* Dataset records:

============================================================

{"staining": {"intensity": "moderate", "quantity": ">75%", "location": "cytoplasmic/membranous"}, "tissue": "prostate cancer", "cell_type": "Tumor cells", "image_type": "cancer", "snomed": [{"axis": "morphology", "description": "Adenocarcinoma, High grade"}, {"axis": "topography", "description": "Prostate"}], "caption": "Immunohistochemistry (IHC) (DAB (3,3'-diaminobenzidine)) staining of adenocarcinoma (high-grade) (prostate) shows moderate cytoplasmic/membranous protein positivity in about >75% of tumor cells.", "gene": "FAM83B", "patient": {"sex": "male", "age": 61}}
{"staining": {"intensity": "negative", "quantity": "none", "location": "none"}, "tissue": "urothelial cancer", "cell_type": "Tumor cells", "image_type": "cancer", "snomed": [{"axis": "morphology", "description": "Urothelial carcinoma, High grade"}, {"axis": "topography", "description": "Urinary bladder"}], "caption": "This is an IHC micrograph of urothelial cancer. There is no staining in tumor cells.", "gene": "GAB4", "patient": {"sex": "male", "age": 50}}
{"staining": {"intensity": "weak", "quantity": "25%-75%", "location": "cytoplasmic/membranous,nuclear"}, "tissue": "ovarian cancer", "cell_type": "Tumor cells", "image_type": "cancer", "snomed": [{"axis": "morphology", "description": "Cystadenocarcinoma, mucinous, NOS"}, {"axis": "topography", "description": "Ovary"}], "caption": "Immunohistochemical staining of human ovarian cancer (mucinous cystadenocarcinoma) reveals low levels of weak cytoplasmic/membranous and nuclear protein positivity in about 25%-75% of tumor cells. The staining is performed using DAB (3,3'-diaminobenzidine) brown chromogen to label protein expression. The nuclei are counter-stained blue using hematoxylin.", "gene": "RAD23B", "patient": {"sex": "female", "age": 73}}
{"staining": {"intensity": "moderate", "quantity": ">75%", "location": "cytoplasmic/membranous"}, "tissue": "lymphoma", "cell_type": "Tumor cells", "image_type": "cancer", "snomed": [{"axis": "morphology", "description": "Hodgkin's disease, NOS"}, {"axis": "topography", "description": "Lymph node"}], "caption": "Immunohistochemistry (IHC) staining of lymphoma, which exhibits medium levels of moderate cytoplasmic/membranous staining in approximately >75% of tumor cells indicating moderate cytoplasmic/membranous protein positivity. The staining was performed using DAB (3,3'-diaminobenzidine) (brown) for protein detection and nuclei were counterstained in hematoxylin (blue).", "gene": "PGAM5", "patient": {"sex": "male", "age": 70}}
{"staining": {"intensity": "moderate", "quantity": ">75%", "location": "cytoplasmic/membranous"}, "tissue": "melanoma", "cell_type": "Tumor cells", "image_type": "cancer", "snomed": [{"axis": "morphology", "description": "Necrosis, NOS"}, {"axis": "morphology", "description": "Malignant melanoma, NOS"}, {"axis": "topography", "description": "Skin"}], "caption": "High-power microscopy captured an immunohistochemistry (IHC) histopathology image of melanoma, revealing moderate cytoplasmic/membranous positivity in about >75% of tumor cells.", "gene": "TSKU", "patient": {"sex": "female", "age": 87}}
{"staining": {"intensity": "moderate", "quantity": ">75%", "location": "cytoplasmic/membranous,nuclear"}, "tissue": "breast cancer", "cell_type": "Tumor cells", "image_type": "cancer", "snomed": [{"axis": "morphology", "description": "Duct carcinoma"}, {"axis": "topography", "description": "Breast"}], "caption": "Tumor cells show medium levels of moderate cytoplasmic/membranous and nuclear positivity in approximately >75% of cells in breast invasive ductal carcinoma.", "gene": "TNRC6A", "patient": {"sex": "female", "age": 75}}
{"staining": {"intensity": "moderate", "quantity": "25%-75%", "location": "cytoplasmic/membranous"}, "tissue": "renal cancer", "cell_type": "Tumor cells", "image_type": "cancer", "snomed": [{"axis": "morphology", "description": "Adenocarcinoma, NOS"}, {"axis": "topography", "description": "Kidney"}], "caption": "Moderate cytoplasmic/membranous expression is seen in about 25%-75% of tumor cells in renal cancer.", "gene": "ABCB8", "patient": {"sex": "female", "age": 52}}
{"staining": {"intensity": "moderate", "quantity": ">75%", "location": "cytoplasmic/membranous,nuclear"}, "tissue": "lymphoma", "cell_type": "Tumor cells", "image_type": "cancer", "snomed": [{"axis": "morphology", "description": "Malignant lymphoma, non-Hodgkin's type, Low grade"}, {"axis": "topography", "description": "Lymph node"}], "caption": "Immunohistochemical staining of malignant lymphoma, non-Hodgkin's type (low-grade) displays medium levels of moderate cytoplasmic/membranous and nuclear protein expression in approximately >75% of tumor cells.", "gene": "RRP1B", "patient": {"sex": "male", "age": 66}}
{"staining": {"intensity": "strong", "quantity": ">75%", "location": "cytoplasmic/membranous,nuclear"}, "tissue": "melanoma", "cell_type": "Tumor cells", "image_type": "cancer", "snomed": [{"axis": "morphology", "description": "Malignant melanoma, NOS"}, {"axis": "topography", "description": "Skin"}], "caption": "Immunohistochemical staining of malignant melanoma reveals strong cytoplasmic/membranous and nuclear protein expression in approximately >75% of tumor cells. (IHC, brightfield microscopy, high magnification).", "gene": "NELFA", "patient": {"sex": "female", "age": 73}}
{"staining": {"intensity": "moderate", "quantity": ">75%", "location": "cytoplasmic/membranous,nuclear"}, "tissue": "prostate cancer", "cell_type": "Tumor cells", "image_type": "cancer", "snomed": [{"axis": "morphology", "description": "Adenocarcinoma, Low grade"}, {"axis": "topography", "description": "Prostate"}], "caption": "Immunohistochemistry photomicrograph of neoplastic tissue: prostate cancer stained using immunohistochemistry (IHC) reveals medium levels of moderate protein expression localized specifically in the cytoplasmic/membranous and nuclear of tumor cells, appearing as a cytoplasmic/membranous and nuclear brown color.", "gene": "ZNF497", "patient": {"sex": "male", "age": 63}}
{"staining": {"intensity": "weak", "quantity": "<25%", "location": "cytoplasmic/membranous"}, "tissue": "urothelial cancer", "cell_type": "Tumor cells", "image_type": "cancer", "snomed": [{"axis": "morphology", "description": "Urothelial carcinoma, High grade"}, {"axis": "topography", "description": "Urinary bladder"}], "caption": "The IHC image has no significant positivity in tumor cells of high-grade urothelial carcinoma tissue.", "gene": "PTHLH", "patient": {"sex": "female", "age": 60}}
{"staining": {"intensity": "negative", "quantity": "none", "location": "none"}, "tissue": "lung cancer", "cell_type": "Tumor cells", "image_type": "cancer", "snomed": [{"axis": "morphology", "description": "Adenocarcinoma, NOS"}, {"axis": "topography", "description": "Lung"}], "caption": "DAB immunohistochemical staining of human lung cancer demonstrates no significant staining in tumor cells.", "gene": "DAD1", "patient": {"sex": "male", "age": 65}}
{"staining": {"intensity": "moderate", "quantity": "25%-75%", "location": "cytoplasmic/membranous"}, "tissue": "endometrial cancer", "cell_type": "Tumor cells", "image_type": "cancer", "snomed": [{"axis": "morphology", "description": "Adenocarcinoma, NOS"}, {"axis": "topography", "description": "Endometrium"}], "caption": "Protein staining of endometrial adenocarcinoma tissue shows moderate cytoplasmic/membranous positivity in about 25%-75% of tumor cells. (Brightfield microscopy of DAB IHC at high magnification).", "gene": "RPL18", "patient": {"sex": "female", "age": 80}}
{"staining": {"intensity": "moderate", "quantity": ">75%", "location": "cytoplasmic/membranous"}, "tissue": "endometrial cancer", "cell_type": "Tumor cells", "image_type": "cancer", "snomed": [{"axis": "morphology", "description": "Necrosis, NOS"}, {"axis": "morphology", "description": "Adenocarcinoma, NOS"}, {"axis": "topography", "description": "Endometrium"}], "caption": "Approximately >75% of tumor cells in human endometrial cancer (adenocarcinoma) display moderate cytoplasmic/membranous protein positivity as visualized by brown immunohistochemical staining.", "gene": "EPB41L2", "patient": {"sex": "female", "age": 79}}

============================================================

* Task requirements: Out of the data above, set down the lines from the one with "of malignant melanoma" to the one with "photomicrograph of neoplastic", both included, exactly as written and with no additions.

* Your response:
{"staining": {"intensity": "strong", "quantity": ">75%", "location": "cytoplasmic/membranous,nuclear"}, "tissue": "melanoma", "cell_type": "Tumor cells", "image_type": "cancer", "snomed": [{"axis": "morphology", "description": "Malignant melanoma, NOS"}, {"axis": "topography", "description": "Skin"}], "caption": "Immunohistochemical staining of malignant melanoma reveals strong cytoplasmic/membranous and nuclear protein expression in approximately >75% of tumor cells. (IHC, brightfield microscopy, high magnification).", "gene": "NELFA", "patient": {"sex": "female", "age": 73}}
{"staining": {"intensity": "moderate", "quantity": ">75%", "location": "cytoplasmic/membranous,nuclear"}, "tissue": "prostate cancer", "cell_type": "Tumor cells", "image_type": "cancer", "snomed": [{"axis": "morphology", "description": "Adenocarcinoma, Low grade"}, {"axis": "topography", "description": "Prostate"}], "caption": "Immunohistochemistry photomicrograph of neoplastic tissue: prostate cancer stained using immunohistochemistry (IHC) reveals medium levels of moderate protein expression localized specifically in the cytoplasmic/membranous and nuclear of tumor cells, appearing as a cytoplasmic/membranous and nuclear brown color.", "gene": "ZNF497", "patient": {"sex": "male", "age": 63}}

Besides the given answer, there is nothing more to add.